The US Aviation Cloud Dancer is an American ultralight motorglider that was designed by Erwin Rodger and Roger Delura and produced by US Aviation. The aircraft was supplied as a kit for amateur construction.

==Design and development==
The Cloud Dancer was designed to be a motorglider that would also comply with the US FAR 103 Ultralight Vehicles rules, including the category's maximum empty weight of 254 lb. The aircraft has a standard empty weight of 252 lb. It features a cantilever mid-wing, a single-seat, open cockpit, conventional landing gear, a V-tail and a single engine in pusher configuration.

The aircraft is made from aluminum and fiberglass. Its 40 ft span wing with a 12:1 aspect ratio is built around an aluminum D-cell leading edge, with the aft part of the wing fabric is supported by removable fiberglass battens. The wing fabric provides an 80% double surface airfoil. The controls are three-axis, using spoilerons for roll control. Air brakes are also fitted.
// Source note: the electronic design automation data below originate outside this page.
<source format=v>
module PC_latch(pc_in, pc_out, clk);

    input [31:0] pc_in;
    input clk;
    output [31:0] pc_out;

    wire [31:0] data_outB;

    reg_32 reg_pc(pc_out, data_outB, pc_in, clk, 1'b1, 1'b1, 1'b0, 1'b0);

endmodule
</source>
The landing gear features fiberglass suspension and the tailwheel is steerable. The wings are quickly removable and the whole aircraft was designed to be transported on the roof of a 1980s-era station wagon, taking 20 minutes to assemble or disassemble. The standard engine supplied was the 28 hp Rotax 277 single cylinder, two-stroke aircraft engine.

Production ended in 1994 and the conventional-tailed, but otherwise similar US Aviation Cumulus commenced production in 1995.